« Dieu me garde de parler de ce que je ne connais pas… » Comme tous les conseils de Tchékhov, celui-ci est empreint d’une tranquille sagesse : combien de fois les écrivains devraient se garder de s’engager dans un domaine dont leur fréquentation est limitée. On éviterait deux des maux courants de la littérature médiocre : le cliché et la pirouette. D’un article récent cité par Simon Leys, je tire un contre-exemple amusant et profond.
Peu connu en France, et en tout cas moins qu’Angleterre et aux États-Unis, l’écrivain Patrick O’Brian a rencontré des millions de lecteurs avec ses romans de mer. Souvent situés dans la période napoléonienne, ils mettent fréquemment en scène d’héroïques marins britanniques opposés à leurs ennemis favoris : les Français. En dehors de leurs qualités narratives et stylistiques, les romans d’O’Brian sont réputés auprès des amateurs pour le réalisme minutieux de tous les aspects de la vie en mer, où l’auteur témoigne d’une familiarité profonde avec chaque manœuvre de pont.

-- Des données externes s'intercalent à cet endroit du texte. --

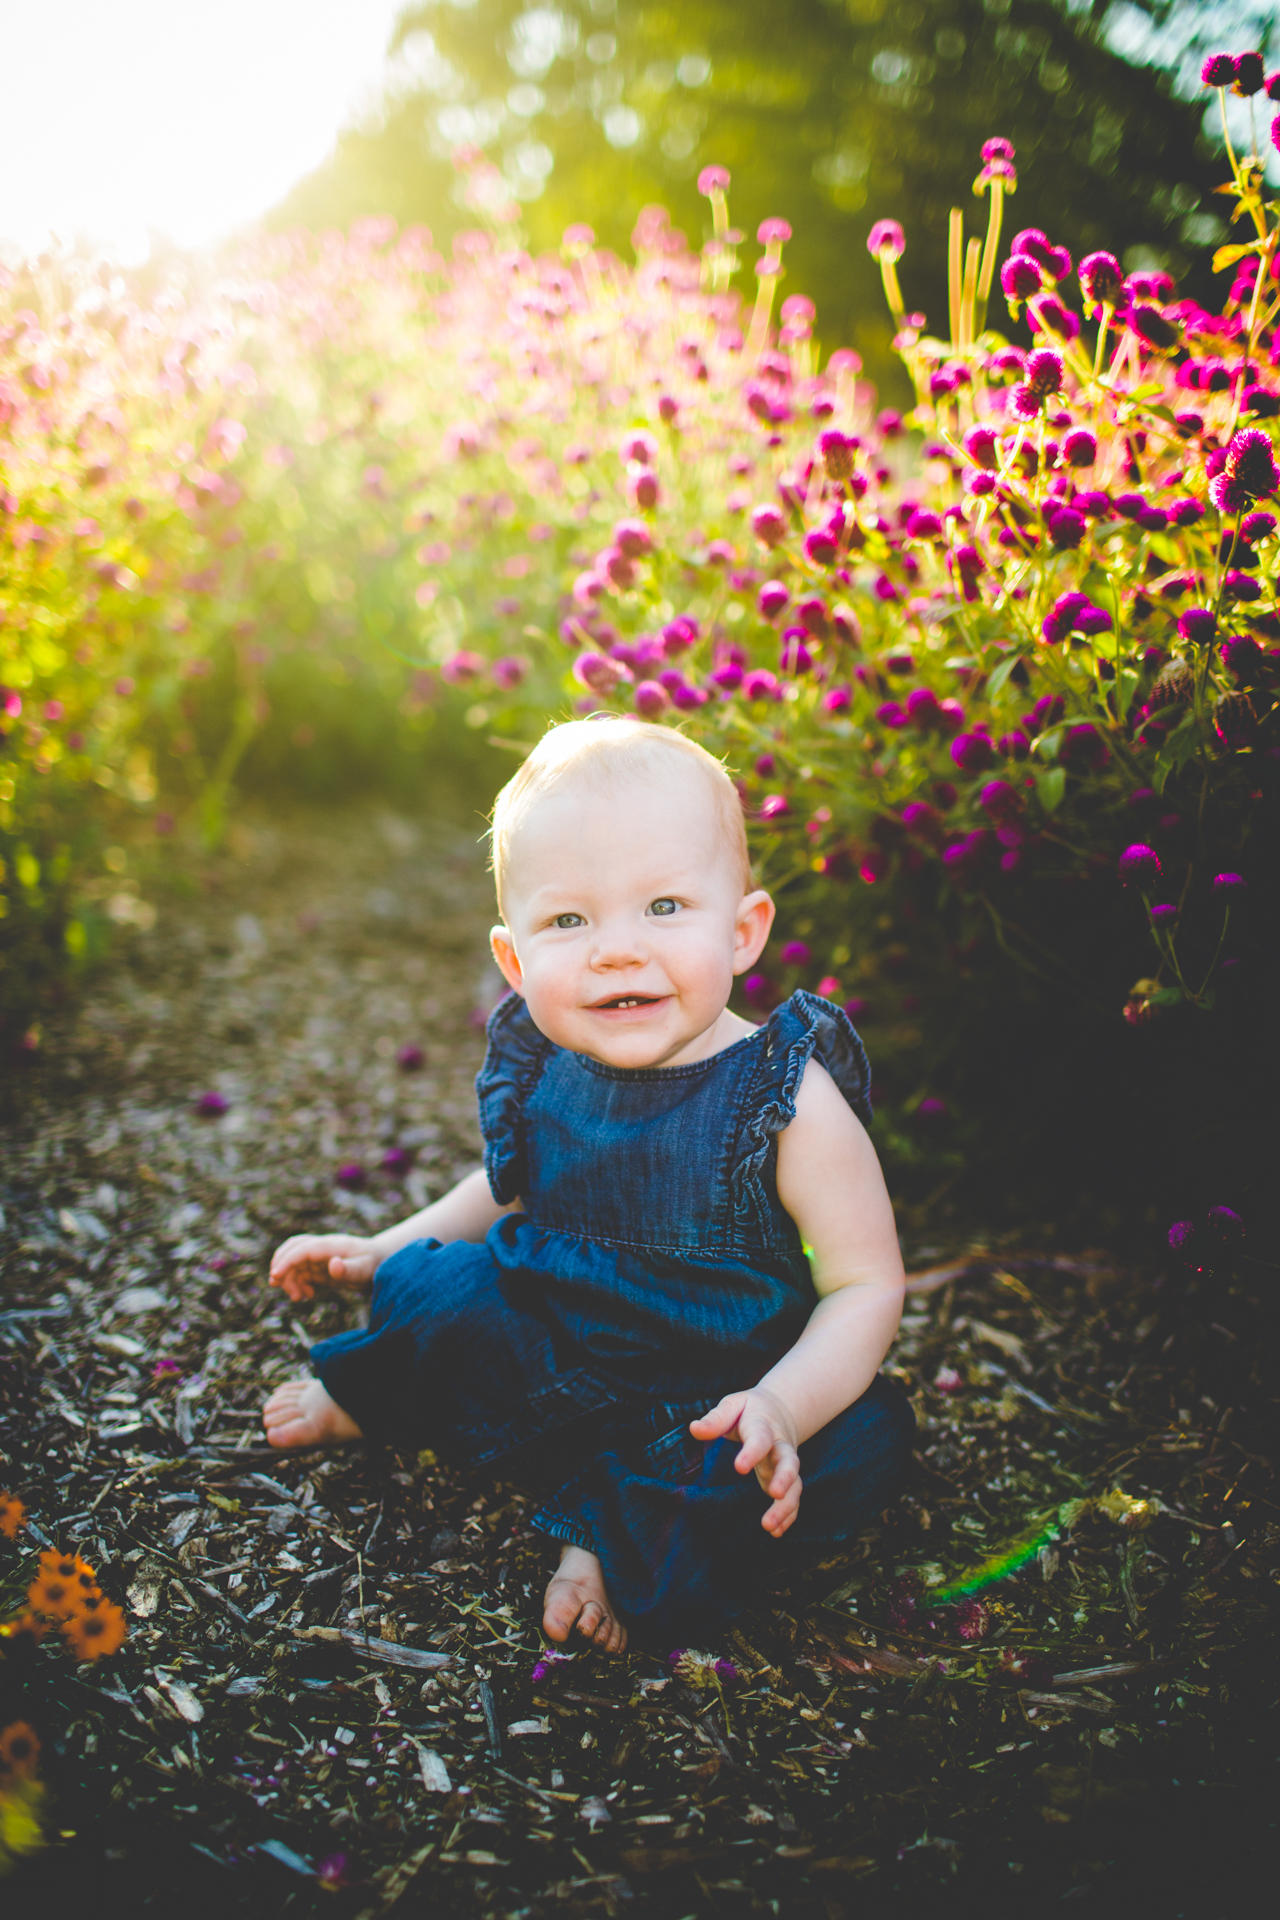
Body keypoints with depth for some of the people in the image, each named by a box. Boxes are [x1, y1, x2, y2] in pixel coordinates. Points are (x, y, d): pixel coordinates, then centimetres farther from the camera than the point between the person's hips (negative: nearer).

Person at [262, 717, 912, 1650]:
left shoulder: (790, 1100, -22)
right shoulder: (539, 1073, -7)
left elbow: (866, 1286, -18)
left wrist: (781, 1409, -34)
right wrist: (380, 1251, 9)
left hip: (719, 1391, -3)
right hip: (556, 1355, 3)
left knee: (860, 1442, -29)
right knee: (429, 1287, -12)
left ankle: (611, 1533, -18)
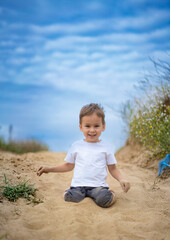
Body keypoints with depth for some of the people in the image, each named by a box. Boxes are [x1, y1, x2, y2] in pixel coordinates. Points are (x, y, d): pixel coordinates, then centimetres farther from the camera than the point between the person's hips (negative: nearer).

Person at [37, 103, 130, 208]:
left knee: (105, 200, -33)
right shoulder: (76, 146, 12)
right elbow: (68, 165, 23)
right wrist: (49, 169, 15)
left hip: (98, 185, 0)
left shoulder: (106, 147, 8)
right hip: (78, 185, 1)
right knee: (71, 198, -33)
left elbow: (113, 168, 13)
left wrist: (121, 179, -7)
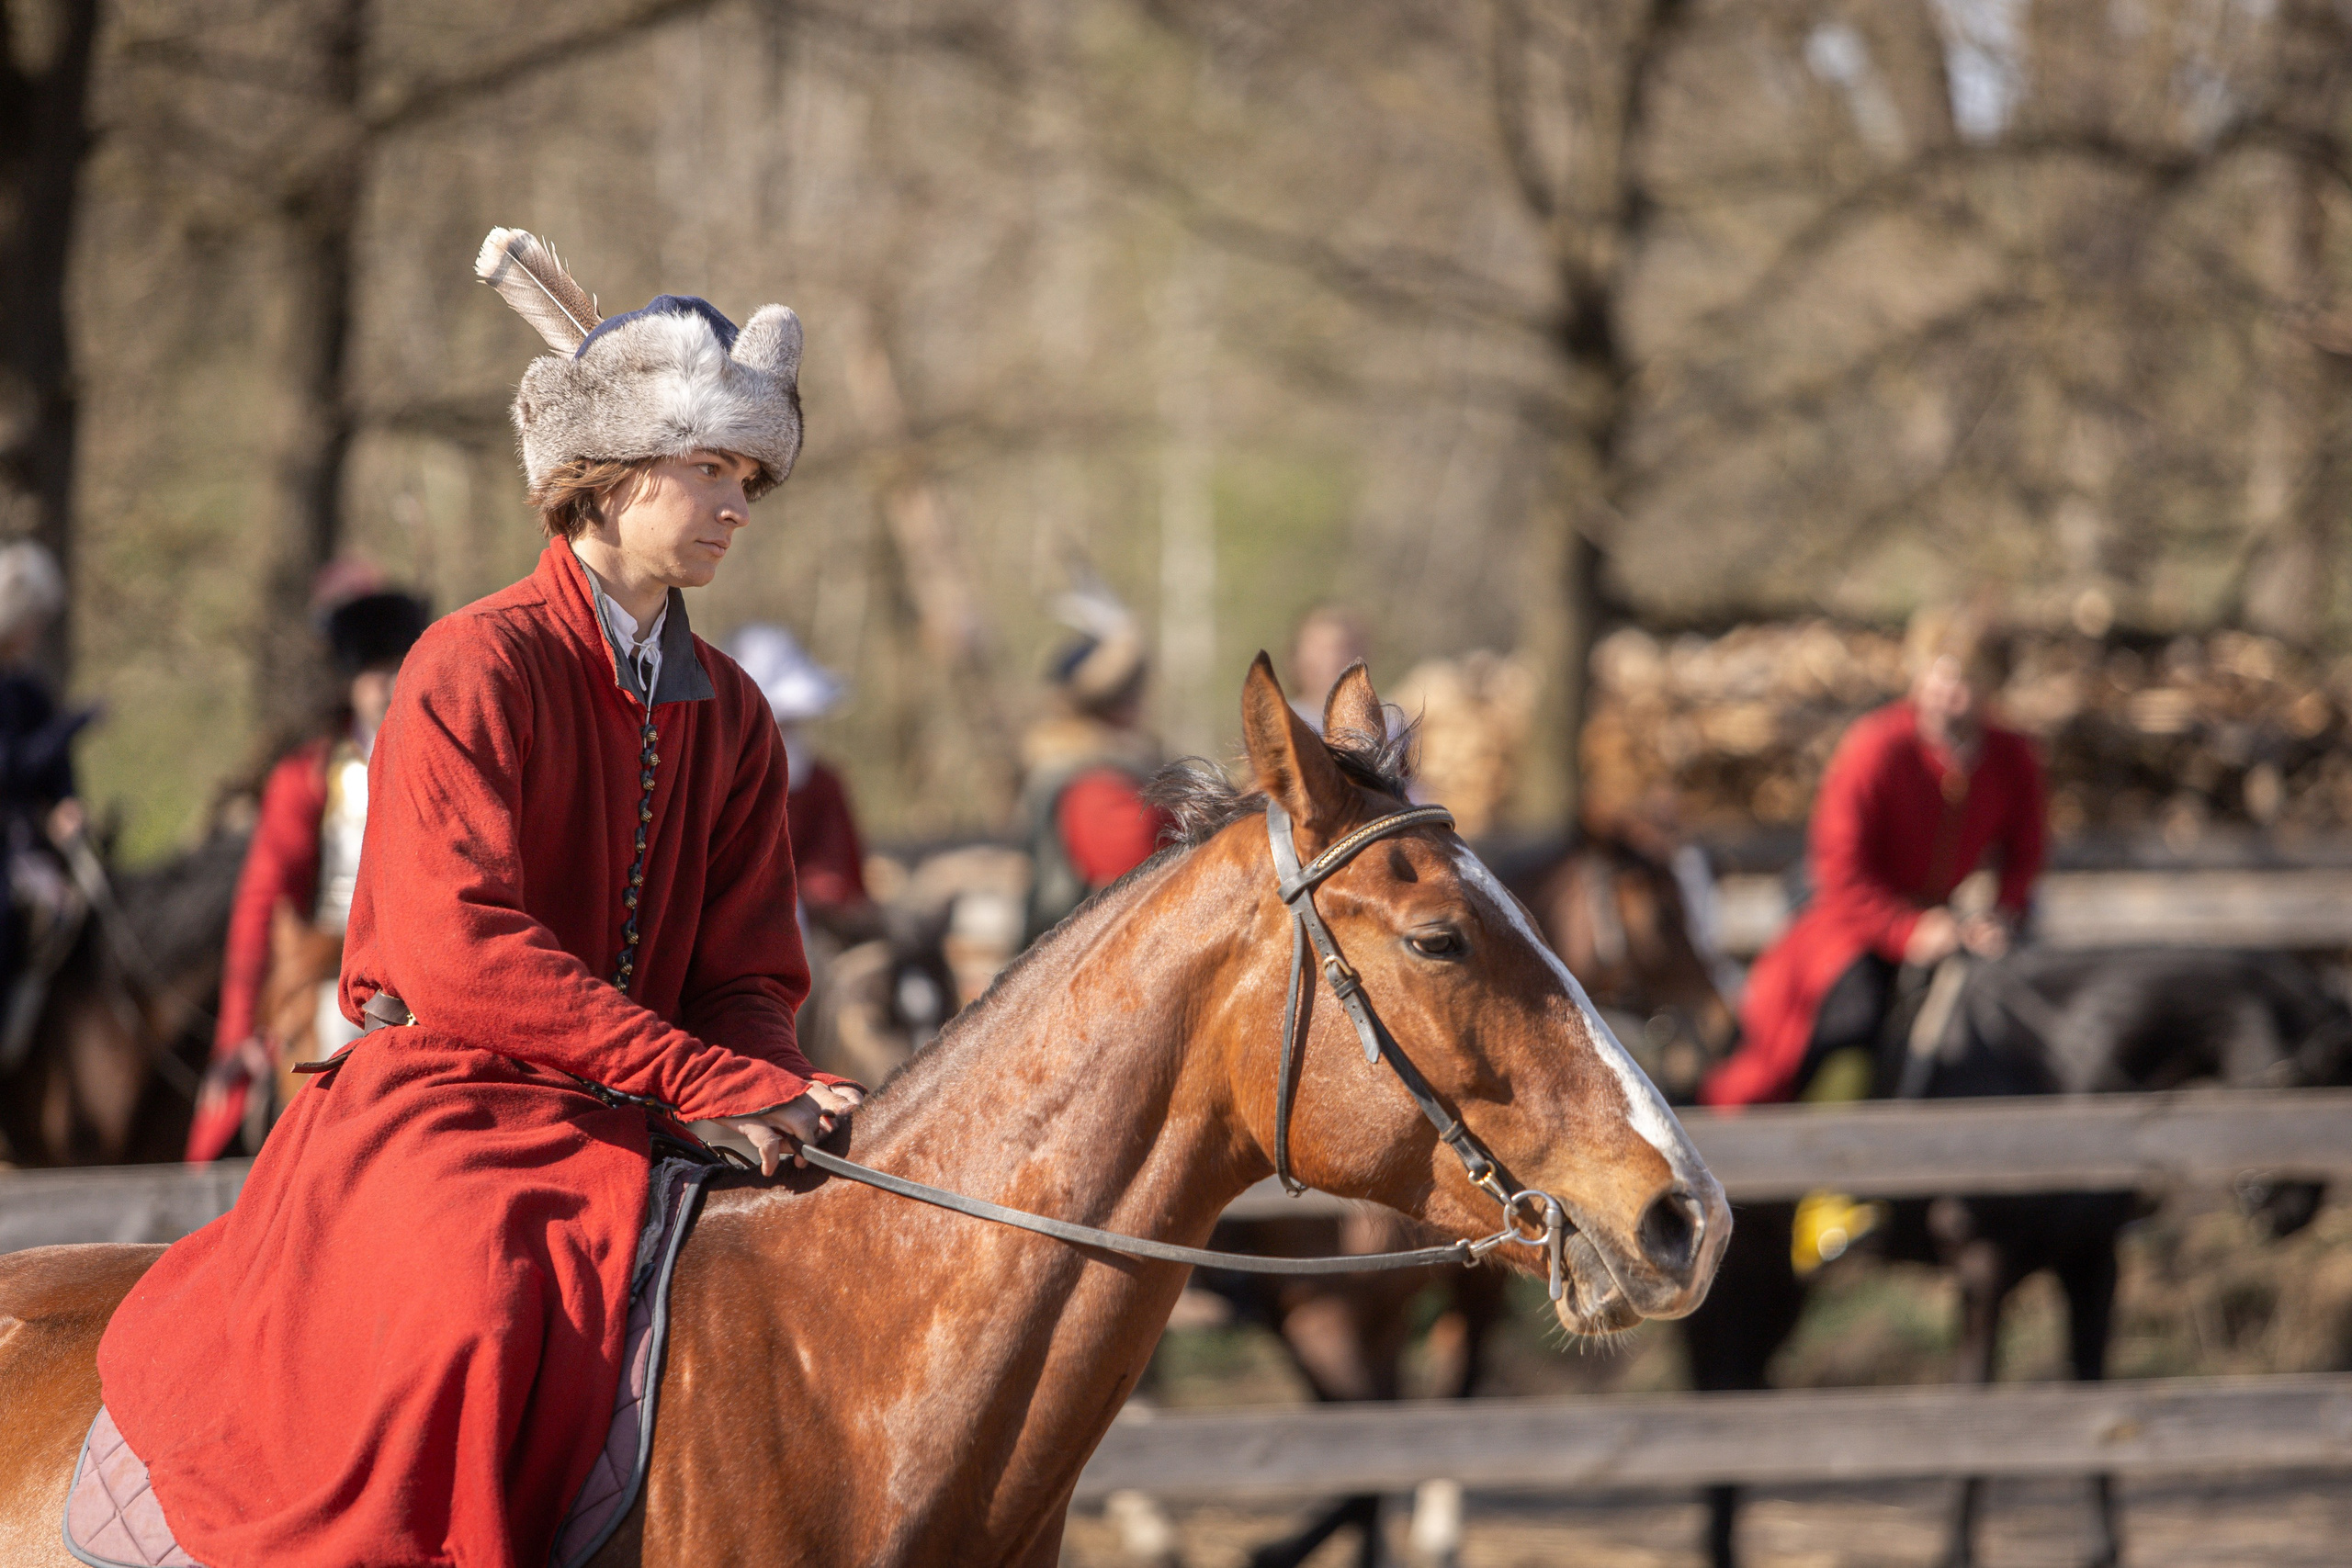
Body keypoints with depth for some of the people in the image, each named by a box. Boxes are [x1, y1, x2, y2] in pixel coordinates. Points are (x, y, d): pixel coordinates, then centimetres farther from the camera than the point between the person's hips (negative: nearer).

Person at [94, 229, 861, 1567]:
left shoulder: (731, 715, 15)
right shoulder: (474, 668, -7)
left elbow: (752, 973, 12)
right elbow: (459, 951, -19)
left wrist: (759, 1089, -13)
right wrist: (708, 1080, -23)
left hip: (634, 1135, 7)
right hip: (447, 1104, -7)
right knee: (466, 1314, -36)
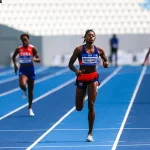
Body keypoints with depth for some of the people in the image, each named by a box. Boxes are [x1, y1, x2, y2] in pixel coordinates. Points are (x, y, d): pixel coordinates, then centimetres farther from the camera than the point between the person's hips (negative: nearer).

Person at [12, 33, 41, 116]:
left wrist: (34, 59, -26)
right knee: (22, 84, -31)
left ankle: (30, 108, 25)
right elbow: (13, 57, 17)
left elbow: (39, 59, -5)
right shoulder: (18, 49, -2)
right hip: (22, 69, 0)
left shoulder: (32, 48, -6)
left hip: (30, 69, 0)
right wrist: (15, 65, 6)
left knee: (30, 90, 9)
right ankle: (24, 91, 8)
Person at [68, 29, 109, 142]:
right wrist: (76, 71, -25)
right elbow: (70, 64, -5)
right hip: (82, 78, 0)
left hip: (93, 77, 0)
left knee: (91, 105, -9)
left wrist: (106, 63, -14)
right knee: (79, 108, 7)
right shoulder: (79, 50, -6)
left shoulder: (99, 50, -1)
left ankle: (90, 133, -1)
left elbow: (106, 61, 11)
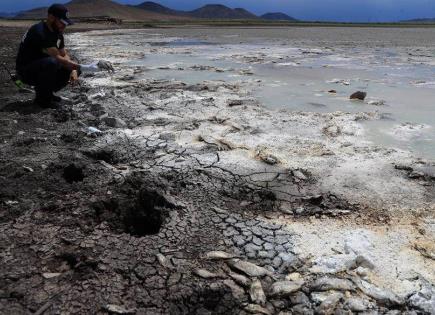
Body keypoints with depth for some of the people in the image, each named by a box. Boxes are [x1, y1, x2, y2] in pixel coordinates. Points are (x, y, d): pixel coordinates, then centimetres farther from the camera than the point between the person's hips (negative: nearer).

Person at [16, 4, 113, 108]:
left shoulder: (57, 32, 3)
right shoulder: (39, 32, -26)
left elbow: (65, 55, 8)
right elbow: (57, 58, -32)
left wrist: (74, 70, -13)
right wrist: (85, 68, -38)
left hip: (42, 68, 8)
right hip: (26, 71, -8)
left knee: (74, 69, -5)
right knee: (52, 62, -37)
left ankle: (48, 92, 7)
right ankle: (42, 98, -16)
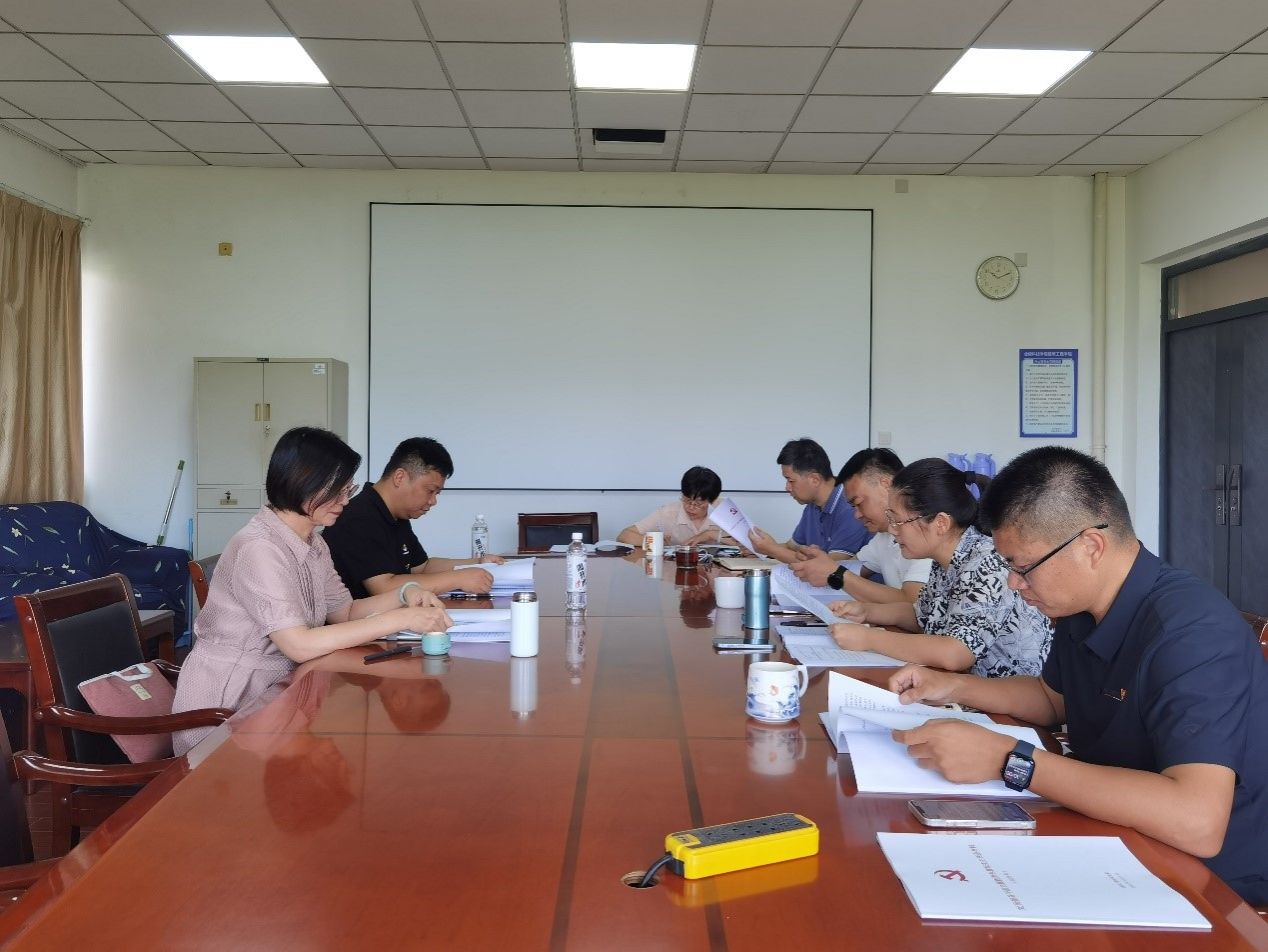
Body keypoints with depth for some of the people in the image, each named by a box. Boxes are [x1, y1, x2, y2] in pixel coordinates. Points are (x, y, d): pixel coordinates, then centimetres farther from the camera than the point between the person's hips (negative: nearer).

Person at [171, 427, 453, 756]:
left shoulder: (313, 543, 6)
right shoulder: (259, 547, -23)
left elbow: (345, 612, 9)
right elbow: (299, 645, -28)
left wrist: (404, 594, -9)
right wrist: (400, 619, -28)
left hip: (274, 689, 8)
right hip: (224, 709, -8)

Un milliardaire américain qui l’admirait s’enhardit à l’inviter à passer quelques jours de croisière sur son yacht. Après une certaine hésitation, O’Brian accepta ; réputé d’un caractère ombrageux, il il n’eut pas à se plaindre de ses vacances malgré la vérité qui apparut à son hôte et à l’équipage du bateau : cet enfant de Joseph Conrad n’avait sur le plan pratique aucune – mais alors aucune – notion des rudiments mêmes de la navigation. C’était tout juste s’il était monté à bord d’un bateau au cours de sa vie. La totalité de sa science avait été glanée dans les livres. En était-elle moins intime ? Il faut croire que non – et que la « vie » contenue dans les livres est apparentée à la « vraie vie » par des voies navigables mais impénétrables.
Références : Patrick O’Brian, les Aventures de Jack Aubrey (collection Omnibus/Presses de la Cité) ; Simon Leys, le Bonheur des Petits Poissons (Lattès).